- [Excerpt]
* * *
The move away from a fee-for-service reimbursement model and the arrival of promising new technology have created demand for big data in the healthcare industry, and technology giants like IBM, Apple, and Google are seeking to fill that void.

“As we move into a value-based world, data and analytics become critically important,” said Dr. Harry Greenspun, director of Deloitte’s Center for Health Solutions. “A lot of data that healthcare needs is not the data that healthcare has.”

This is why some of the world’s leading technology companies are upping their footprint in the competitive U.S. healthcare market. After decades of toiling mostly behind the healthcare scenes, IBM in 2015 formally launched the Watson Health business unit to commercialize cognitive computing in medicine, while Apple last year created ResearchKit, which seeks to help researchers gather data for clinical studies.
* * *
- [Task instructions]
[a] Answer these questions using the passage on big data in healthcare:
(i) Which three technology companies are named as seeking to fill the demand for big data?
(ii) Who is director of Deloitte's Center for Health Solutions?
(iii) In what year did IBM formally launch its Watson Health business unit?
[b] Set down everything from "This is why" down to "for clinical studies." in the passage on big data in healthcare, word for word.
* * *
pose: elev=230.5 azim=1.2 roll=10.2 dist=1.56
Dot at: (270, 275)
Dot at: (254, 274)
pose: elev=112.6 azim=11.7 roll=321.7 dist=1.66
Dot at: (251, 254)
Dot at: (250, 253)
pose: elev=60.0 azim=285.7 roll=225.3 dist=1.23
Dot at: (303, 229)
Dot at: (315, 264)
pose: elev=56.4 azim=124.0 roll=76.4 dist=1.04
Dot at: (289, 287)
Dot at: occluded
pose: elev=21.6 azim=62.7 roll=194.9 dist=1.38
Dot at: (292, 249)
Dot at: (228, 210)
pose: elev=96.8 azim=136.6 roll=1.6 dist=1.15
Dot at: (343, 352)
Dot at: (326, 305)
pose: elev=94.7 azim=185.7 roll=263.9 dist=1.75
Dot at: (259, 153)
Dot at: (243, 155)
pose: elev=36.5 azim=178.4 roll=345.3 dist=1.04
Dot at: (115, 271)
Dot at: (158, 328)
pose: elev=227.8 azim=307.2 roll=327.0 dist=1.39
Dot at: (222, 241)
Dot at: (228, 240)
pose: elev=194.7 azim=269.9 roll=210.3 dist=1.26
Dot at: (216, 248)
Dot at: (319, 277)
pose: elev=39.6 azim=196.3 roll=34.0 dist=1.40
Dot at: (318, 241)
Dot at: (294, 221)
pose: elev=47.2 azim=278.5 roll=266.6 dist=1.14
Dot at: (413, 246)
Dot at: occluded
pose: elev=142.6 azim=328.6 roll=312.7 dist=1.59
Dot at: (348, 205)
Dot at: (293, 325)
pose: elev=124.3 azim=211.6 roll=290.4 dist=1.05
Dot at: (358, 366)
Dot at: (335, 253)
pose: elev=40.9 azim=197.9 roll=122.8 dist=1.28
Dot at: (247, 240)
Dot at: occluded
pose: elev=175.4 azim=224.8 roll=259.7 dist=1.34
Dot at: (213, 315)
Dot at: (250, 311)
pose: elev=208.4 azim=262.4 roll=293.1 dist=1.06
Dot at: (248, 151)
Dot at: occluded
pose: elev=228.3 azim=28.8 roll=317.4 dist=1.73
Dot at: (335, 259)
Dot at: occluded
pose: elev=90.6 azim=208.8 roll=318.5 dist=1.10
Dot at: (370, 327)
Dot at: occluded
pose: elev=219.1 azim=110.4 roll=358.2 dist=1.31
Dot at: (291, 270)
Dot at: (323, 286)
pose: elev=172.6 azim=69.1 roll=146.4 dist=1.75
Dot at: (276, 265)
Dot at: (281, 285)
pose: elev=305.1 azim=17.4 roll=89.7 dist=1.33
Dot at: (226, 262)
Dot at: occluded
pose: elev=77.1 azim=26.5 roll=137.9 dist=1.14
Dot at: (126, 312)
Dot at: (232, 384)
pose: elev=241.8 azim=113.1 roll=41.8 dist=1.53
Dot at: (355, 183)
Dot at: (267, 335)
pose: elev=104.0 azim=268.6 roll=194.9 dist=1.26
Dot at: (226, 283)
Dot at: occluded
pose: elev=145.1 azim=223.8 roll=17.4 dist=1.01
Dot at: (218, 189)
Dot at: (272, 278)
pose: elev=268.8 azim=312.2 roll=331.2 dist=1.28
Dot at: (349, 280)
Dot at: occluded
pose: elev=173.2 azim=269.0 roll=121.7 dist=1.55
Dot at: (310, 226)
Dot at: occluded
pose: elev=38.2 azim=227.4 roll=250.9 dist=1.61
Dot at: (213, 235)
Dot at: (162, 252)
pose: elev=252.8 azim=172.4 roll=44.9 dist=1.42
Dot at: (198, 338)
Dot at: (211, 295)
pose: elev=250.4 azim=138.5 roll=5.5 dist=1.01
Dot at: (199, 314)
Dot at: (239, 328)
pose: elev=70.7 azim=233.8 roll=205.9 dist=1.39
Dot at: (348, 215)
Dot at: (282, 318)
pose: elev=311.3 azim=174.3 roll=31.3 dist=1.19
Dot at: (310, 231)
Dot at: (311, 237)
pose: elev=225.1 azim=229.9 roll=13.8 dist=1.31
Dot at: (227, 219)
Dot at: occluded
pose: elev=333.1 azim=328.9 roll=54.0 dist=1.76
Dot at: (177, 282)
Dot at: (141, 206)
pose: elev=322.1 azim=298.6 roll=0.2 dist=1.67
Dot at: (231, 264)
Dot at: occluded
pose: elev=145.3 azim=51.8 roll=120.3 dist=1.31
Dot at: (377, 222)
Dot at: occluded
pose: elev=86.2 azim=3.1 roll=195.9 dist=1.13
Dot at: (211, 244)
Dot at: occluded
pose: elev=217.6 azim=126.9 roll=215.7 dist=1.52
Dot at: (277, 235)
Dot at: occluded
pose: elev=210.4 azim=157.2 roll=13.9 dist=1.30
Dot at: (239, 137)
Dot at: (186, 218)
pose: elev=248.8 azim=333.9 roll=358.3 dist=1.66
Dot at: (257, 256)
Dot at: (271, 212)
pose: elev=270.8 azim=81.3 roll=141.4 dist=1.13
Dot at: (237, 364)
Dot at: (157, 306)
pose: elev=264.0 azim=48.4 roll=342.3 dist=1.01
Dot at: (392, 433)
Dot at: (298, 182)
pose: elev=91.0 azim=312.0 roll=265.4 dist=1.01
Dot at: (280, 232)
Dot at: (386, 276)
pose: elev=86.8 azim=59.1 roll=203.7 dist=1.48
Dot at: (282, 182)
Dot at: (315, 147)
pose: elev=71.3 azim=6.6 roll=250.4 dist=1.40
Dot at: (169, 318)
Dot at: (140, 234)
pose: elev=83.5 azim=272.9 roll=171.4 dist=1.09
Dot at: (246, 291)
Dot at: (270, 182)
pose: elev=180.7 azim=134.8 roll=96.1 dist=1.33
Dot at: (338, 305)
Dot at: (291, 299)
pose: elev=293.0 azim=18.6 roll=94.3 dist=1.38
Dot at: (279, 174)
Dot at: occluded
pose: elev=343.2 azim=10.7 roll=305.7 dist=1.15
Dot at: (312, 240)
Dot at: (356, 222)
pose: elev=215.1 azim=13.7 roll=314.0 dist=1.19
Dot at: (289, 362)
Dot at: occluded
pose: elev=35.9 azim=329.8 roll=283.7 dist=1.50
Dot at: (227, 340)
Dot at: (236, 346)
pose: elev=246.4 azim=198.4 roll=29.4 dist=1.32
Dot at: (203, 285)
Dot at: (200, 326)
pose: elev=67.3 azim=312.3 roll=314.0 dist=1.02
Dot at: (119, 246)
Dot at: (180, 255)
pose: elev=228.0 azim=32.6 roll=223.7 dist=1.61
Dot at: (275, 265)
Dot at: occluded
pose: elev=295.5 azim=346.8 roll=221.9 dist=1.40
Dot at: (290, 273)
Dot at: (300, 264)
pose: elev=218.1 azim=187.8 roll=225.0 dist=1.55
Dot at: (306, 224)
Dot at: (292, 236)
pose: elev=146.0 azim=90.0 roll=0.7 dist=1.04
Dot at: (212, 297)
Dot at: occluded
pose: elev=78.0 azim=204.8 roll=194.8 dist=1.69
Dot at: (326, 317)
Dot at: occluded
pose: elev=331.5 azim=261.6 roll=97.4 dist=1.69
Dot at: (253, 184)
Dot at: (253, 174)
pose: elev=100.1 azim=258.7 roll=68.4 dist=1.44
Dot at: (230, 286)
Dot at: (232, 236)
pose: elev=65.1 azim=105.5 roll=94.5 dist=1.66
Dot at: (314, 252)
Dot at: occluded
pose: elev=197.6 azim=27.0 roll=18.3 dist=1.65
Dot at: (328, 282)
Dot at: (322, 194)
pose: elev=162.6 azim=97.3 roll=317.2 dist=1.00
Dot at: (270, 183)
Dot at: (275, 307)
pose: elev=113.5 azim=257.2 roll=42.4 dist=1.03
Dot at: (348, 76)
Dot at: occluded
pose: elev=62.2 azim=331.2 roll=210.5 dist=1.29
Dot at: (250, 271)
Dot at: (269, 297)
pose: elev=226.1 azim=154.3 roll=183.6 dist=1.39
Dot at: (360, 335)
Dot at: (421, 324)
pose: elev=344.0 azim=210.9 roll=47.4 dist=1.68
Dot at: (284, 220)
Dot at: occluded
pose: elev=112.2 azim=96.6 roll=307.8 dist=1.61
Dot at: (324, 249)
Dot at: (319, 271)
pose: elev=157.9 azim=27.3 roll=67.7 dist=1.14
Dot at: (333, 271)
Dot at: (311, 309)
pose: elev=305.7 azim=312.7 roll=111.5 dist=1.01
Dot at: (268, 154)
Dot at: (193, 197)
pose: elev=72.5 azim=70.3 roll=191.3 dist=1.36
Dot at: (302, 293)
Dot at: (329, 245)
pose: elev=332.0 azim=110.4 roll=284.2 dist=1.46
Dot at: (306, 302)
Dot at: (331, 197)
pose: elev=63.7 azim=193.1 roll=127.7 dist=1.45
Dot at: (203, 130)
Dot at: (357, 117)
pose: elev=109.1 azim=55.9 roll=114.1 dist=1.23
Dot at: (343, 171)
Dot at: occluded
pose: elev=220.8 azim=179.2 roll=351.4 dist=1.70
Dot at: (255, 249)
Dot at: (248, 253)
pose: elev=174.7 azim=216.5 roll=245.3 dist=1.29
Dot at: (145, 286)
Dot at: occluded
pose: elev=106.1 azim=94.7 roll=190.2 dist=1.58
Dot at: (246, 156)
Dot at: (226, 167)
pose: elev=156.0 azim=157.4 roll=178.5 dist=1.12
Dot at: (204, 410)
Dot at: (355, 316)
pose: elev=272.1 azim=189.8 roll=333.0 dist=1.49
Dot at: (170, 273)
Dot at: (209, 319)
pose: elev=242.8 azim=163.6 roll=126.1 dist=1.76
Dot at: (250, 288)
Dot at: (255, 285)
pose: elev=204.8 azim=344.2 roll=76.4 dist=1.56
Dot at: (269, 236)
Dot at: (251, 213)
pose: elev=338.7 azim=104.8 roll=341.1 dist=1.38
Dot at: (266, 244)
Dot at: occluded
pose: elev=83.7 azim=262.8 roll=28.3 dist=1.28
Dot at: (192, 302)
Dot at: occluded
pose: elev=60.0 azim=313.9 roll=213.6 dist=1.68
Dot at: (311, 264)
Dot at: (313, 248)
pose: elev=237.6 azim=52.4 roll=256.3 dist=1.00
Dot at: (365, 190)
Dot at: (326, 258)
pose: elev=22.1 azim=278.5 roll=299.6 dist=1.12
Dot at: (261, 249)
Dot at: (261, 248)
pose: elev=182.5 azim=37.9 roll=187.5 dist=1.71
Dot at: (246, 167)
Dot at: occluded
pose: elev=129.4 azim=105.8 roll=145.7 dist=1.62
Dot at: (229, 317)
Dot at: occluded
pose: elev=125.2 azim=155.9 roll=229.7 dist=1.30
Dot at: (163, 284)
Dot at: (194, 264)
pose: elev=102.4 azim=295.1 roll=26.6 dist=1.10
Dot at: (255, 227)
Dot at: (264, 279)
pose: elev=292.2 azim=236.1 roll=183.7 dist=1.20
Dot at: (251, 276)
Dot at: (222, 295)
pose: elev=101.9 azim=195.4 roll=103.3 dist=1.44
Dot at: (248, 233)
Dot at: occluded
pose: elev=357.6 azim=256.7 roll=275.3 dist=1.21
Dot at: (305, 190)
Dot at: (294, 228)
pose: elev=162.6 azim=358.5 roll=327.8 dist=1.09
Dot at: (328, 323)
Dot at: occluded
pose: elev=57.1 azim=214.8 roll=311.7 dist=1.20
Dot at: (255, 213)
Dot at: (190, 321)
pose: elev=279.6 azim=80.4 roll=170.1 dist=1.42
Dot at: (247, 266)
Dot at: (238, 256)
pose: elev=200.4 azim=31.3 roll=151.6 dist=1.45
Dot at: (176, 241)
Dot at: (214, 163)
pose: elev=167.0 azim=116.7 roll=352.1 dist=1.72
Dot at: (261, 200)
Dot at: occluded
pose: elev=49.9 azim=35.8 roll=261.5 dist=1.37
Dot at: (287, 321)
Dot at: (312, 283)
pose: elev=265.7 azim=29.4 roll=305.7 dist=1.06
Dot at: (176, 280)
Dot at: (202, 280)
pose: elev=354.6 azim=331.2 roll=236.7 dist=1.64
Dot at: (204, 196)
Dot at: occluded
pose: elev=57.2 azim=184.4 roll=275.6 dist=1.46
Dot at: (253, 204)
* * *
- [Responses to the tasks]
[a]
(i) IBM, Apple, and Google
(ii) Dr. Harry Greenspun
(iii) 2015

[b]
This is why some of the world’s leading technology companies are upping their footprint in the competitive U.S. healthcare market. After decades of toiling mostly behind the healthcare scenes, IBM in 2015 formally launched the Watson Health business unit to commercialize cognitive computing in medicine, while Apple last year created ResearchKit, which seeks to help researchers gather data for clinical studies.